Yang ketiga, dan yang terbayak adalah altar-altar yang ditutupi oleh kain altar hingga seluruh kaki altar tertutup. Baik memang altar diberi hiasan liturgis seperti kain berwarna yang menunjukkan warna liturgis dari masa yang sedang dirayakan. Namun disayangkan juga karena banyak kaki altar yang berornamen indah justru tersembunyi di balik kain-kain tersebut yang terkadang malah bisa membuat kesan berlebihan. Apalagi kalau sudah ditambah dengan dekorasi bunga di mukanya yang seringkali hampir -- hampir membuat altar tak nampak lagi.
   Dari ketiga temuan tersebut, yang dapat dirasakn adalah kesan penyederhanaan yang berlebihan dari segi makna maupun dari segi pembuatan altar zaman sekarang, khussnya di Indonesia. Dengan amat menonjolnya dimensi perjamuan dari desain-desain altar yang ada, bisa menjadi perhatian umat beriman Indonesia, yaitu kebersamaan dan persaudaraan.

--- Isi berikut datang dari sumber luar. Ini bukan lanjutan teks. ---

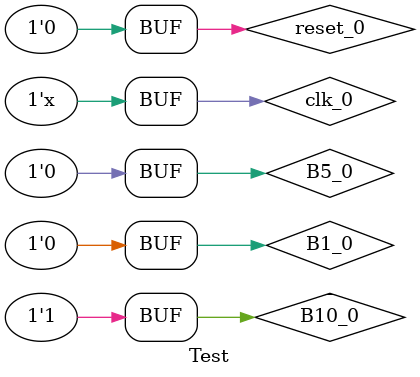
<source format=v>
`timescale 1ns / 1ps

module Test();
    reg clk_0, reset_0, B1_0, B5_0, B10_0;
    wire SUC_0, REST1_0, REST5_0;
    
    always #25 clk_0 = ~clk_0;
    
    Schema_wrapper automat(
    B10_0,
    B1_0,
    B5_0,
    REST1_0,
    REST5_0,
    SUC_0,
    clk_0,
    reset_0
    );
    
    initial begin
        clk_0 = 0; reset_0 = 1;
        #25 reset_0 = 0; 
        #25 B1_0 = 1; B5_0 = 0; B10_0 = 0;
        #50 B1_0 = 1; B5_0 = 0; B10_0 = 0;
        #50 B1_0 = 1; B5_0 = 0; B10_0 = 0;
        #75 B1_0 = 0; B5_0 = 1; B10_0 = 0;
        #150 B1_0 = 0; B5_0 = 0; B10_0 = 1;
        #200 B1_0 = 0; B5_0 = 1; B10_0 = 0;
        #150 reset_0 = 1; B1_0 = 0; B5_0 = 0; B10_0 = 0;
        #125 reset_0 = 0; B1_0 = 0; B5_0 = 0; B10_0 = 1;
    end

endmodule


</source>
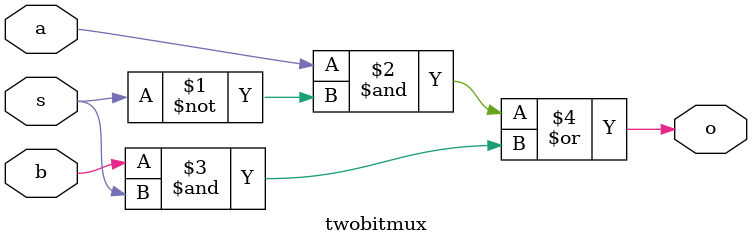
<source format=v>
`timescale 1ns / 1ps
module twobitmux(
    input a,
    input b,
    input s,
    output o
    );
	 
	 assign o = (a&~s)|(b&s);


endmodule

</source>
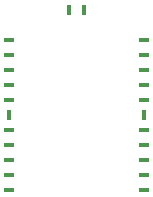
<source format=gbr>
%FSLAX23Y23*%
%MOIN*%
G04 EasyPC Gerber Version 17.0 Build 3379 *
%ADD26R,0.01800X0.03600*%
%ADD27R,0.03600X0.01800*%
X0Y0D02*
D02*
D26*
X353Y632D03*
X553Y983D03*
X603D03*
X803Y632D03*
D02*
D27*
X353Y383D03*
Y433D03*
Y483D03*
Y532D03*
Y583D03*
Y683D03*
Y733D03*
Y783D03*
Y833D03*
Y883D03*
X803Y383D03*
Y433D03*
Y483D03*
Y532D03*
Y583D03*
Y683D03*
Y733D03*
Y783D03*
Y833D03*
Y883D03*
X0Y0D02*
M02*

</source>
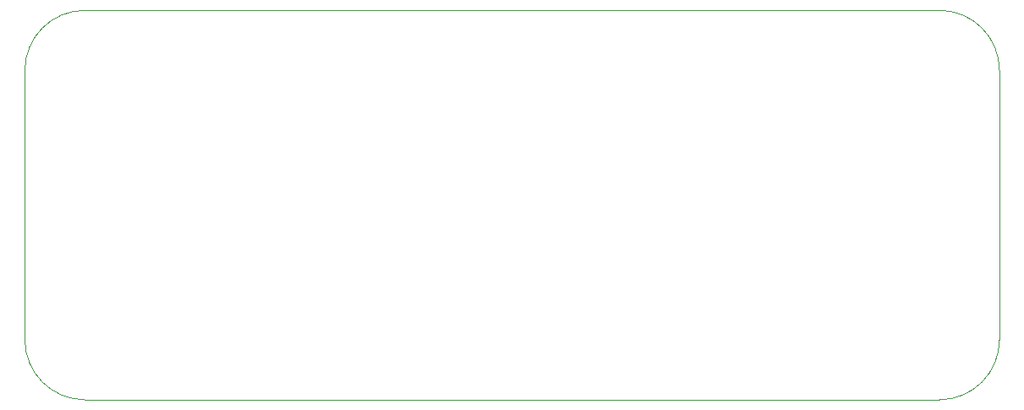
<source format=gm1>
G04 #@! TF.GenerationSoftware,KiCad,Pcbnew,7.0.1*
G04 #@! TF.CreationDate,2023-08-26T14:00:20-05:00*
G04 #@! TF.ProjectId,Shift Register Mosfet Array V2,53686966-7420-4526-9567-697374657220,rev?*
G04 #@! TF.SameCoordinates,Original*
G04 #@! TF.FileFunction,Profile,NP*
%FSLAX46Y46*%
G04 Gerber Fmt 4.6, Leading zero omitted, Abs format (unit mm)*
G04 Created by KiCad (PCBNEW 7.0.1) date 2023-08-26 14:00:20*
%MOMM*%
%LPD*%
G01*
G04 APERTURE LIST*
G04 #@! TA.AperFunction,Profile*
%ADD10C,0.100000*%
G04 #@! TD*
G04 APERTURE END LIST*
D10*
X154000000Y-123000000D02*
G75*
G03*
X160000000Y-117000000I0J6000000D01*
G01*
X68500000Y-84000000D02*
G75*
G03*
X62500000Y-90000000I0J-6000000D01*
G01*
X62500000Y-90000000D02*
X62500000Y-117000000D01*
X154000000Y-84000000D02*
X68500000Y-84000000D01*
X68500000Y-123000000D02*
X154000000Y-123000000D01*
X62500000Y-117000000D02*
G75*
G03*
X68500000Y-123000000I6000000J0D01*
G01*
X160000000Y-90000000D02*
G75*
G03*
X154000000Y-84000000I-6000000J0D01*
G01*
X160000000Y-117000000D02*
X160000000Y-90000000D01*
M02*

</source>
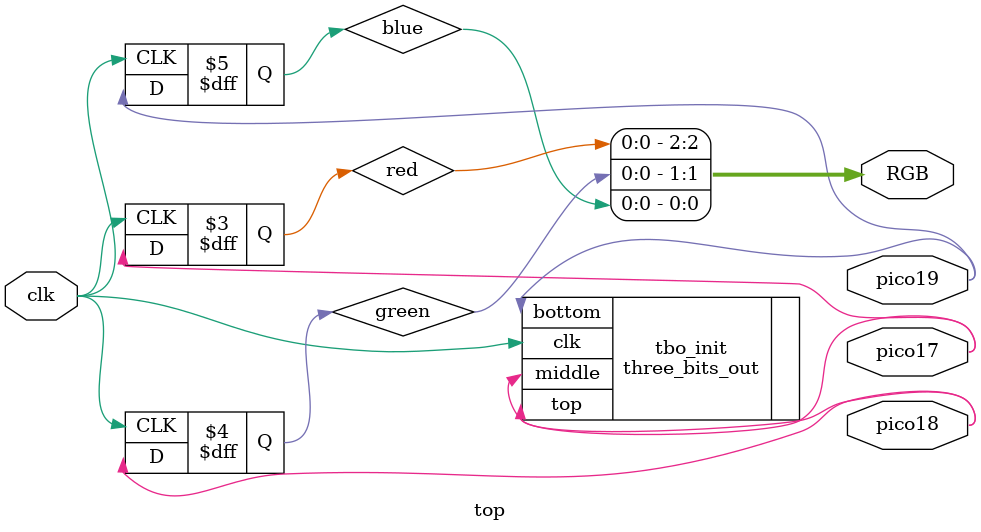
<source format=v>
`default_nettype none
`include "three_bits_out.v"
module top(input clk, output pico17, output pico18, output pico19, output [2:0] RGB);
    // This basic example takes inputs from the RPGA's RP2040 host controller and translated them to the RGB LED on board!
    // reg [31:0] counter;
    reg red;
    reg green;
    reg blue;
    assign RGB[2] = red;
    assign RGB[1] = green;
    assign RGB[0] = blue;

    //serial_writer serial_writer_init(.clk(clk),.ready(pico17),.serial_bus(pico18),.next_byte(pico19),.count(RGB));
    three_bits_out tbo_init(.clk(clk),.top(pico17),.middle(pico18),.bottom(pico19));
    initial begin
        red = 1;
        green = 1;
        blue = 1;
    end

    always @(posedge clk) begin 
        // comment the next 3 lines to use an example :)
        red <= pico17;
        green <= pico18;
        blue <= pico19;

    end

endmodule
</source>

   Dari segi pembuatan altar, desainer maupun pemesan sepertinya mempermudah segalanya dengan mengadopsi tema Perjamuan Terakhir ke dalam altar yang dipesannya. Altar identik dengan Perjamuan Terakhir, namun dengan ini fungsi didaktis dari kesenian gereja pun diminimalkan. Kesenian Gereja tidak lagi diberi kesempatan untuk menggarap desain yang secara estetik dan craftmanship menantang, namun lebih penting dari itu adalah desain dengan jalinan tema yang dapat sedemikian membuat umat yang memandangnya tak habis bermenung dan berkanjang dalam misteri Allah.